TASK TO CARRY OUT: Go to the line in the entries below that holds "Outlined on this slice (expert" and repeat exactly from there through the line that holds "- tumour on", inclusive.

RECORDS TO USE:
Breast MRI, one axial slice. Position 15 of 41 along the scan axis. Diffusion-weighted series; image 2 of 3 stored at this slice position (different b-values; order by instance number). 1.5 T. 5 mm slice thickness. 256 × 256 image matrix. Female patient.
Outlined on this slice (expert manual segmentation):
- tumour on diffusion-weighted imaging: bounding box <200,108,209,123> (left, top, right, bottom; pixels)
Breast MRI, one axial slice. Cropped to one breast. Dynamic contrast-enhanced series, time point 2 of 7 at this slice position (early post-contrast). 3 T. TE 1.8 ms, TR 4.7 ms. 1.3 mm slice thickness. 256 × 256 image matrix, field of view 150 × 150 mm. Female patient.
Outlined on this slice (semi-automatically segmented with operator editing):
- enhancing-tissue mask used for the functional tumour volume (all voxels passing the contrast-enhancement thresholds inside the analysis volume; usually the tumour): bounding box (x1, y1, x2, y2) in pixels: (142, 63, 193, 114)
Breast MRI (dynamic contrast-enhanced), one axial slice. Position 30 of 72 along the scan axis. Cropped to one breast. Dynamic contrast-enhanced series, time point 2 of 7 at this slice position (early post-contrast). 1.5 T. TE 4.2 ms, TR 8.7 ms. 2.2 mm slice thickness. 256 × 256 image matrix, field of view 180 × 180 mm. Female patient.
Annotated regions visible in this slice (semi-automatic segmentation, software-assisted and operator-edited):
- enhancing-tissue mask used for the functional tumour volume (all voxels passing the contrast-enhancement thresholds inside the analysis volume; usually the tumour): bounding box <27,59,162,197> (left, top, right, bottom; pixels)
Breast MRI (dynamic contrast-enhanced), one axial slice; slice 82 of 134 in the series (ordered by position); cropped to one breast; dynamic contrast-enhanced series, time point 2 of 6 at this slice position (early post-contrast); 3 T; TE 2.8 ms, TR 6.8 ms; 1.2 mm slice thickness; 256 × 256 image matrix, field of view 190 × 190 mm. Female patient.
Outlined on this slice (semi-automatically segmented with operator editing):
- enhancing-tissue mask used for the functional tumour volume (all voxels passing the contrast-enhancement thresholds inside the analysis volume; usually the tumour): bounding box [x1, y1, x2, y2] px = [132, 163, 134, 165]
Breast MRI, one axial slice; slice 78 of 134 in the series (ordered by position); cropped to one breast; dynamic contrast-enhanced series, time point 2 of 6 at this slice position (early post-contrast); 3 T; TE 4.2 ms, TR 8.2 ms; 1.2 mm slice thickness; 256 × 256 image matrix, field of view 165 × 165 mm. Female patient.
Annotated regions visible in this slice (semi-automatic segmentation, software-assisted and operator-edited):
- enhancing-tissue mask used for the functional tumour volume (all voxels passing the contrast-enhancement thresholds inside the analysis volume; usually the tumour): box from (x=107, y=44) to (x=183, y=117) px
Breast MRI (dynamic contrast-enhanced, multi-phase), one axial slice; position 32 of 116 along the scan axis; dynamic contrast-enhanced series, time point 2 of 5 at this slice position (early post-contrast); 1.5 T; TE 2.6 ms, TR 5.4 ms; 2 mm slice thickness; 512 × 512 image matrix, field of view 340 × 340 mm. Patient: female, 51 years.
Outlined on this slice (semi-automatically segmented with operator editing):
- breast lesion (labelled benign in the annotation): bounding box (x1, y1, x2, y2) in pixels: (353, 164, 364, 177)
...
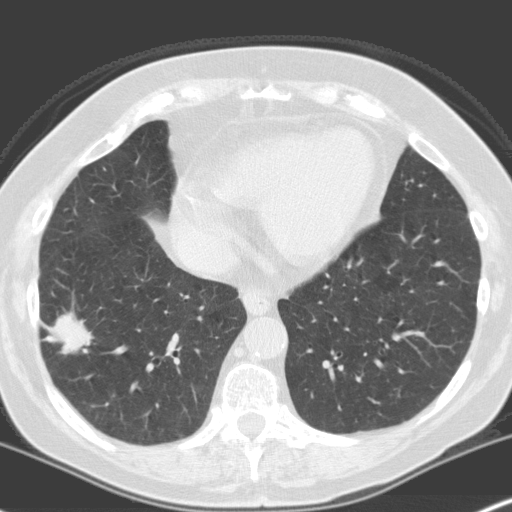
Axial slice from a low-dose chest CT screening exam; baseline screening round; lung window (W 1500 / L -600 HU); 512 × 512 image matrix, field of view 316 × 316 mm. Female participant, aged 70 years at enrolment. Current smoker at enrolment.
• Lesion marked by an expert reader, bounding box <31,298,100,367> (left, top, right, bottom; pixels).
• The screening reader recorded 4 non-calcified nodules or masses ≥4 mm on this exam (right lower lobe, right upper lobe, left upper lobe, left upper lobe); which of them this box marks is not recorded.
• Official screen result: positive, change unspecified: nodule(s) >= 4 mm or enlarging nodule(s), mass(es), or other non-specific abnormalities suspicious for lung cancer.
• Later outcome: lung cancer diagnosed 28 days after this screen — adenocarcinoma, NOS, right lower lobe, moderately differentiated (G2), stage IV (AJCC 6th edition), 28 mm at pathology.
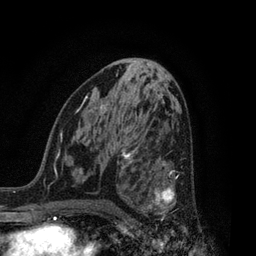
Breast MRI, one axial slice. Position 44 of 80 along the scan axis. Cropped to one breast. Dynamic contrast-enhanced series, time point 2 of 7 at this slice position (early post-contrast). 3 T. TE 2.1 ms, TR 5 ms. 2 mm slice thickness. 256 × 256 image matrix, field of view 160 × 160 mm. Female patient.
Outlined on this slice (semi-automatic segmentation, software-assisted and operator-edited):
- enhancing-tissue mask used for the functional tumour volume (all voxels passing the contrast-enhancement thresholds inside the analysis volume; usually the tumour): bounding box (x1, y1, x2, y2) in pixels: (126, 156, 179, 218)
...
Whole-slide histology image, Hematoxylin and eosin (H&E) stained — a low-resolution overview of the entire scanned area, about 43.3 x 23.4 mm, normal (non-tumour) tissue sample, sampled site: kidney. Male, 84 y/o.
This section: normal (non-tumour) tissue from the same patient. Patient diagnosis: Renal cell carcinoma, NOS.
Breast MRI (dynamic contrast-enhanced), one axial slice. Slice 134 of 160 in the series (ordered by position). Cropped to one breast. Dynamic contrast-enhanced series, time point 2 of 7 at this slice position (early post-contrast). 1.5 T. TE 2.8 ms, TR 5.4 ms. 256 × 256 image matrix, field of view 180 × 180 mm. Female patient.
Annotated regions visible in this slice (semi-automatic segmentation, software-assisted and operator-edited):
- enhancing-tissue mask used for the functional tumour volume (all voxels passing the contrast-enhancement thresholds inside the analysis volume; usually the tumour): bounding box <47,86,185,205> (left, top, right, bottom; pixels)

YOUR RESPONSE:
Outlined on this slice (expert manual segmentation):
- tumour on diffusion-weighted imaging: bounding box <200,108,209,123> (left, top, right, bottom; pixels)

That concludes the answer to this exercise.